Beyond the false dinar claims, Mr. Kost testified about what agents believed were transactions structured to evade reporting requirement, Mr. Coenen's false claims about his financial and military history, and the sale of seats on the hedge funds. Mr. Coenen's fake persona lent credibility to the company's dinar sales and was used to counter claims on Internet sites that the company was a sham. Mr. Kost said that Mr. Huebner should have easily known Mr. Coenen was never a vice president for JPMorgan Chase as he claimed to investors, because he is dyslexic, among other reasons.
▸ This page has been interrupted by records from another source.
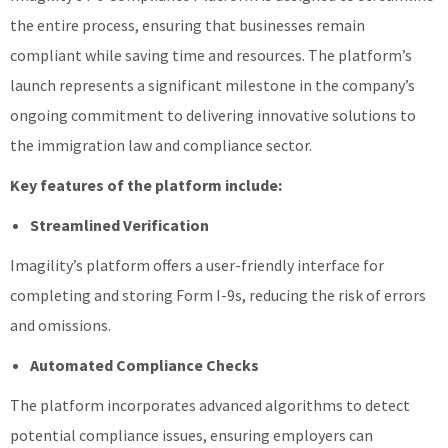
the entire process, ensuring that businesses remain
compliant while saving time and resources. The platform’s
launch represents a significant milestone in the company’s
ongoing commitment to delivering innovative solutions to
the immigration law and compliance sector.
Key features of the platform include:
Streamlined Verification
Imagility’s platform offers a user-friendly interface for
completing and storing Form I-9s, reducing the risk of errors
and omissions.
Automated Compliance Checks
The platform incorporates advanced algorithms to detect
potential compliance issues, ensuring employers can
Attorney Richard Kerger, who represents Mr. Huebner, has said that the operation and representation of the dinar and hedge funds offered by BH Group was “entirely lawful." Mr. Huebner's attorneys argue he was unaware of Mr. Coenen's claims. And Mr. Kerger said his client actually voluntarily came forward to the FBI over concerns about Mr. Coenen the day of the raid before IRS agents acted, unaware he was under investigation.
Mr. Emmenecker and Mr. Teadt were both released from jail Thursday after posting $250,000 unsecured bonds. But federal prosecutors asked in a detention hearing today that Mr. Huebner be held without bail, arguing that he couldn't be trusted to return to court and was a flight risk because he may own properties in other countries, frequently traveled abroad in recent years, and may have held residency in at least two other states.
Judge Jack Zouhary allowed Mr. Huebner to be released, but ordered his bond be $500,000 unsecured. He noted that Mr. Huebner has known he was under investigation since at least last year, yet he has not fled prosecution.
Mr. Huebner will also be placed on electronic home monitoring, and will only be allowed to go between his home and his office on North St. Clair Street.